[Records]
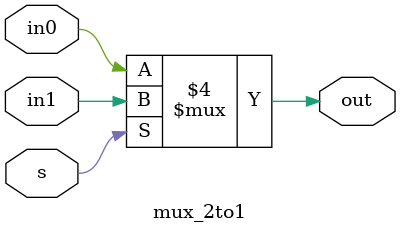
<source format=v>
module mux_2to1 (
    input wire s,
    input wire in0,
    input wire in1,
    output wire out
);

always @(*) begin
    if (s == 0) begin
        out <= in0;
    end else begin
        out <= in1;
    end
end

endmodule
</source>
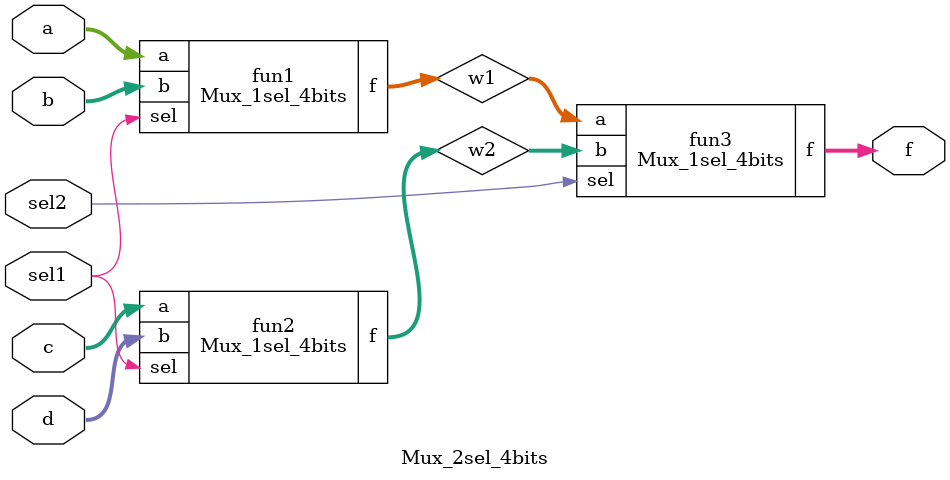
<source format=v>
`timescale 1ns/1ps

module Decode_and_Execute (op_code, rs, rt, rd);
input [3-1:0] op_code;
input [4-1:0] rs, rt;
output [4-1:0] rd;
wire [4-1:0] f1, f2, f3, f4, f5, f6, f7, f8;
wire [4-1:0] w1, w2;
// function 
add fun1(rs, rt, f1);
sub fun2(rs, rt, f2);
inc fun3(rs, rt, f3);
bitwise_nor fun4(rs, rt, f4);
bitwise_nand fun5(rs, rt, f5);
rs_div_4 fun6(rs, f6);
rs_mul_2 fun7(rs, f7);
mul fun8(rs, rt, f8);
// mux
Mux_2sel_4bits fun9(f1, f2, f3, f4, op_code[0], op_code[1], w1);
Mux_2sel_4bits fun10(f5, f6, f7, f8, op_code[0], op_code[1], w2);
Mux_1sel_4bits fun11(w1, w2, op_code[2], rd);
endmodule


// op_code = 000 / add function
module add(a, b, f);
input [4-1:0] a, b;
output [4-1:0] f;
wire [4-1:0] w;
fulladder fun1(a[0], b[0], 0, f[0], w[0]);                                           
fulladder fun2(a[1], b[1], w[0], f[1], w[1]);
fulladder fun3(a[2], b[2], w[1], f[2], w[2]);
fulladder fun4(a[3], b[3], w[2], f[3], w[3]);
endmodule
// op_code = 001 / sub function
module sub(a, b, f);
input [4-1:0] a, b;
output [4-1:0] f;
wire [4-1:0] tem;
wire [4-1:0] w;
xor_ fun1(b[0], 1, tem[0]);
xor_ fun2(b[1], 1, tem[1]);
xor_ fun3(b[2], 1, tem[2]);
xor_ fun4(b[3], 1, tem[3]);
fulladder fun5(a[0], tem[0], 1, f[0], w[0]);                                           
fulladder fun6(a[1], tem[1], w[0], f[1], w[1]);
fulladder fun7(a[2], tem[2], w[1], f[2], w[2]);
fulladder fun8(a[3], tem[3], w[2], f[3], w[3]);
endmodule
// op_code = 010 / inc function
module inc(a, b, f);
input [4-1:0] a, b;
output [4-1:0] f;
wire [4-1:0] w;
fulladder fun1(a[0], 1, 0, f[0], w[0]);                                           
fulladder fun2(a[1], 0, w[0], f[1], w[1]);
fulladder fun3(a[2], 0, w[1], f[2], w[2]);
fulladder fun4(a[3], 0, w[2], f[3], w[3]);
endmodule
// op_code = 011 / bitwise_nor function
module bitwise_nor(a, b, f);
input [4-1:0] a, b;
output [4-1:0] f;
nor nor1(f[0], a[0], b[0]);
nor nor2(f[1], a[1], b[1]);
nor nor3(f[2], a[2], b[2]);
nor nor4(f[3], a[3], b[3]);
endmodule
// op_code = 100 / bitwise_nand function
module bitwise_nand(a, b, f);
input [4-1:0] a, b;
output [4-1:0] f;
nand nand1(f[0], a[0], b[0]);
nand nand2(f[1], a[1], b[1]);
nand nand3(f[2], a[2], b[2]);
nand nand4(f[3], a[3], b[3]);
endmodule
// op_code = 101 / rs_div_4 function
module rs_div_4(a, f);
input [4-1:0] a;
output [4-1:0] f;
wire [2-1:0] w, w1;
or or1(w[1], a[3], 0);
or or2(w[0], a[2], 0);
or or3(f[0], w[0], 0);
or or4(f[1], w[1], 0);
and and3(f[2], 0, 0);
and and4(f[3], 0, 0);
endmodule
// op_code = 110 / rs_mul_2 function
module rs_mul_2(a, f);
input [4-1:0] a;
output [4-1:0] f;
wire [3-1:0] w;
or or1(w[2], a[2], 0);
or or2(w[1], a[1], 0);
or or3(w[0], a[0], 0);
or or4(f[3], w[2], 0);
or or5(f[2], w[1], 0);
or or6(f[1], w[0], 0);
and and1(f[0], 0, 0);
endmodule
// op_code = 111 / mul function
module mul(a, b, f);
input [4-1:0] a, b;
output [4-1:0] f;
wire [4-1:0] u, i, o, w, fl;
wire [6-1:0] sum;
wire cout1, cout2;
and and1(f[0], a[0], b[0]);
and and2(u[0], a[1], b[0]);
and and3(u[1], a[2], b[0]);
and and4(u[2], a[3], b[0]);
and and5(i[0], a[0], b[1]);
and and6(i[1], a[1], b[1]);
and and7(i[2], a[2], b[1]);
and and8(i[3], a[3], b[1]);
and and9(o[0], a[0], b[2]);
and and10(o[1], a[1], b[2]);
and and11(o[2], a[2], b[2]);
and and12(o[3], a[3], b[2]);
and and13(w[0], a[0], b[3]);
and and14(w[1], a[1], b[3]);
and and15(w[2], a[2], b[3]);
and and16(w[3], a[3], b[3]);
ripple_carry_adder r1(u[0], u[1], u[2], 0, i[0], i[1], i[2], i[3], f[1], sum[0], sum[1], sum[2], cout1);
ripple_carry_adder r2(sum[0], sum[1], sum[2], cout1, o[0], o[1], o[2], o[3], f[2], sum[3], sum[4], sum[5], cout2);
ripple_carry_adder r3(sum[3], sum[4], sum[5], cout2, w[0], w[1], w[2], w[3], f[3], fl[0], fl[1], fl[2], fl[3]);
endmodule



















module fulladder(a, b, cin, sum, cout);
input a, b, cin;
output sum, cout;
wire [3-1:0] w;
xor_ fun1(a, b, w[0]);
xor_ fun2(w[0], cin, sum);
and and1(w[1], cin, w[0]);
and and2(w[2], a, b);
or or1(cout, w[1], w[2]);
endmodule

module ripple_carry_adder(a1, a2, a3, a4, b1, b2, b3, b4, sum1, sum2, sum3, sum4, cout);
input a1, a2, a3, a4, b1, b2, b3, b4;
output sum1, sum2, sum3, sum4;
output cout;
wire [3-1:0] w;
fulladder fun1(a1, b1, 0, sum1, w[0]);                                           
fulladder fun2(a2, b2, w[0], sum2, w[1]);
fulladder fun3(a3, b3, w[1], sum3, w[2]);
fulladder fun4(a4, b4, w[2], sum4, cout);
endmodule

module xor_(a, b, f);
input a, b;
output f;
wire [4-1:0] w;
not not1(w[0], a);
not not2(w[1], b);
and and1(w[2], b, w[0]);
and and2(w[3], a, w[1]);
or or1(f, w[2], w[3]);
endmodule














module Mux_1sel_1bit(a, b, sel, f);         
input a, b;
input sel;
output f;
wire [2-1:0] w;
wire neg_sel;
not not1(neg_sel, sel);
and and1(w[0], a, neg_sel);             
and and2(w[1], b, sel);                
or or1(f, w[0], w[1]);               
endmodule

module Mux_1sel_4bits(a, b, sel, f);
input [4-1:0] a, b;
input sel;
output [4-1:0] f;
Mux_1sel_1bit fun11(a[0], b[0], sel, f[0]);
Mux_1sel_1bit fun12(a[1], b[1], sel, f[1]);
Mux_1sel_1bit fun13(a[2], b[2], sel, f[2]);
Mux_1sel_1bit fun14(a[3], b[3], sel, f[3]);
endmodule

module Mux_2sel_4bits(a, b, c, d, sel1, sel2, f);      
input [4-1:0] a, b, c, d;
input sel1, sel2;
output [4-1:0] f;
wire [4-1:0] w1, w2;
Mux_1sel_4bits fun1(a, b, sel1, w1);
Mux_1sel_4bits fun2(c, d, sel1, w2);
Mux_1sel_4bits fun3(w1, w2, sel2, f);
endmodule
</source>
[/Records]
> What you have to do: Go through the entries above and write them out again exactly, images left behind.

> Solution for this task:
<source format=v>
module mux_2to1 (
    input wire s,
    input wire in0,
    input wire in1,
    output wire out
);

always @(*) begin
    if (s == 0) begin
        out <= in0;
    end else begin
        out <= in1;
    end
end

endmodule
</source>
<source format=v>
`timescale 1ns/1ps

module Decode_and_Execute (op_code, rs, rt, rd);
input [3-1:0] op_code;
input [4-1:0] rs, rt;
output [4-1:0] rd;
wire [4-1:0] f1, f2, f3, f4, f5, f6, f7, f8;
wire [4-1:0] w1, w2;
// function 
add fun1(rs, rt, f1);
sub fun2(rs, rt, f2);
inc fun3(rs, rt, f3);
bitwise_nor fun4(rs, rt, f4);
bitwise_nand fun5(rs, rt, f5);
rs_div_4 fun6(rs, f6);
rs_mul_2 fun7(rs, f7);
mul fun8(rs, rt, f8);
// mux
Mux_2sel_4bits fun9(f1, f2, f3, f4, op_code[0], op_code[1], w1);
Mux_2sel_4bits fun10(f5, f6, f7, f8, op_code[0], op_code[1], w2);
Mux_1sel_4bits fun11(w1, w2, op_code[2], rd);
endmodule


// op_code = 000 / add function
module add(a, b, f);
input [4-1:0] a, b;
output [4-1:0] f;
wire [4-1:0] w;
fulladder fun1(a[0], b[0], 0, f[0], w[0]);                                           
fulladder fun2(a[1], b[1], w[0], f[1], w[1]);
fulladder fun3(a[2], b[2], w[1], f[2], w[2]);
fulladder fun4(a[3], b[3], w[2], f[3], w[3]);
endmodule
// op_code = 001 / sub function
module sub(a, b, f);
input [4-1:0] a, b;
output [4-1:0] f;
wire [4-1:0] tem;
wire [4-1:0] w;
xor_ fun1(b[0], 1, tem[0]);
xor_ fun2(b[1], 1, tem[1]);
xor_ fun3(b[2], 1, tem[2]);
xor_ fun4(b[3], 1, tem[3]);
fulladder fun5(a[0], tem[0], 1, f[0], w[0]);                                           
fulladder fun6(a[1], tem[1], w[0], f[1], w[1]);
fulladder fun7(a[2], tem[2], w[1], f[2], w[2]);
fulladder fun8(a[3], tem[3], w[2], f[3], w[3]);
endmodule
// op_code = 010 / inc function
module inc(a, b, f);
input [4-1:0] a, b;
output [4-1:0] f;
wire [4-1:0] w;
fulladder fun1(a[0], 1, 0, f[0], w[0]);                                           
fulladder fun2(a[1], 0, w[0], f[1], w[1]);
fulladder fun3(a[2], 0, w[1], f[2], w[2]);
fulladder fun4(a[3], 0, w[2], f[3], w[3]);
endmodule
// op_code = 011 / bitwise_nor function
module bitwise_nor(a, b, f);
input [4-1:0] a, b;
output [4-1:0] f;
nor nor1(f[0], a[0], b[0]);
nor nor2(f[1], a[1], b[1]);
nor nor3(f[2], a[2], b[2]);
nor nor4(f[3], a[3], b[3]);
endmodule
// op_code = 100 / bitwise_nand function
module bitwise_nand(a, b, f);
input [4-1:0] a, b;
output [4-1:0] f;
nand nand1(f[0], a[0], b[0]);
nand nand2(f[1], a[1], b[1]);
nand nand3(f[2], a[2], b[2]);
nand nand4(f[3], a[3], b[3]);
endmodule
// op_code = 101 / rs_div_4 function
module rs_div_4(a, f);
input [4-1:0] a;
output [4-1:0] f;
wire [2-1:0] w, w1;
or or1(w[1], a[3], 0);
or or2(w[0], a[2], 0);
or or3(f[0], w[0], 0);
or or4(f[1], w[1], 0);
and and3(f[2], 0, 0);
and and4(f[3], 0, 0);
endmodule
// op_code = 110 / rs_mul_2 function
module rs_mul_2(a, f);
input [4-1:0] a;
output [4-1:0] f;
wire [3-1:0] w;
or or1(w[2], a[2], 0);
or or2(w[1], a[1], 0);
or or3(w[0], a[0], 0);
or or4(f[3], w[2], 0);
or or5(f[2], w[1], 0);
or or6(f[1], w[0], 0);
and and1(f[0], 0, 0);
endmodule
// op_code = 111 / mul function
module mul(a, b, f);
input [4-1:0] a, b;
output [4-1:0] f;
wire [4-1:0] u, i, o, w, fl;
wire [6-1:0] sum;
wire cout1, cout2;
and and1(f[0], a[0], b[0]);
and and2(u[0], a[1], b[0]);
and and3(u[1], a[2], b[0]);
and and4(u[2], a[3], b[0]);
and and5(i[0], a[0], b[1]);
and and6(i[1], a[1], b[1]);
and and7(i[2], a[2], b[1]);
and and8(i[3], a[3], b[1]);
and and9(o[0], a[0], b[2]);
and and10(o[1], a[1], b[2]);
and and11(o[2], a[2], b[2]);
and and12(o[3], a[3], b[2]);
and and13(w[0], a[0], b[3]);
and and14(w[1], a[1], b[3]);
and and15(w[2], a[2], b[3]);
and and16(w[3], a[3], b[3]);
ripple_carry_adder r1(u[0], u[1], u[2], 0, i[0], i[1], i[2], i[3], f[1], sum[0], sum[1], sum[2], cout1);
ripple_carry_adder r2(sum[0], sum[1], sum[2], cout1, o[0], o[1], o[2], o[3], f[2], sum[3], sum[4], sum[5], cout2);
ripple_carry_adder r3(sum[3], sum[4], sum[5], cout2, w[0], w[1], w[2], w[3], f[3], fl[0], fl[1], fl[2], fl[3]);
endmodule



















module fulladder(a, b, cin, sum, cout);
input a, b, cin;
output sum, cout;
wire [3-1:0] w;
xor_ fun1(a, b, w[0]);
xor_ fun2(w[0], cin, sum);
and and1(w[1], cin, w[0]);
and and2(w[2], a, b);
or or1(cout, w[1], w[2]);
endmodule

module ripple_carry_adder(a1, a2, a3, a4, b1, b2, b3, b4, sum1, sum2, sum3, sum4, cout);
input a1, a2, a3, a4, b1, b2, b3, b4;
output sum1, sum2, sum3, sum4;
output cout;
wire [3-1:0] w;
fulladder fun1(a1, b1, 0, sum1, w[0]);                                           
fulladder fun2(a2, b2, w[0], sum2, w[1]);
fulladder fun3(a3, b3, w[1], sum3, w[2]);
fulladder fun4(a4, b4, w[2], sum4, cout);
endmodule

module xor_(a, b, f);
input a, b;
output f;
wire [4-1:0] w;
not not1(w[0], a);
not not2(w[1], b);
and and1(w[2], b, w[0]);
and and2(w[3], a, w[1]);
or or1(f, w[2], w[3]);
endmodule














module Mux_1sel_1bit(a, b, sel, f);         
input a, b;
input sel;
output f;
wire [2-1:0] w;
wire neg_sel;
not not1(neg_sel, sel);
and and1(w[0], a, neg_sel);             
and and2(w[1], b, sel);                
or or1(f, w[0], w[1]);               
endmodule

module Mux_1sel_4bits(a, b, sel, f);
input [4-1:0] a, b;
input sel;
output [4-1:0] f;
Mux_1sel_1bit fun11(a[0], b[0], sel, f[0]);
Mux_1sel_1bit fun12(a[1], b[1], sel, f[1]);
Mux_1sel_1bit fun13(a[2], b[2], sel, f[2]);
Mux_1sel_1bit fun14(a[3], b[3], sel, f[3]);
endmodule

module Mux_2sel_4bits(a, b, c, d, sel1, sel2, f);      
input [4-1:0] a, b, c, d;
input sel1, sel2;
output [4-1:0] f;
wire [4-1:0] w1, w2;
Mux_1sel_4bits fun1(a, b, sel1, w1);
Mux_1sel_4bits fun2(c, d, sel1, w2);
Mux_1sel_4bits fun3(w1, w2, sel2, f);
endmodule
</source>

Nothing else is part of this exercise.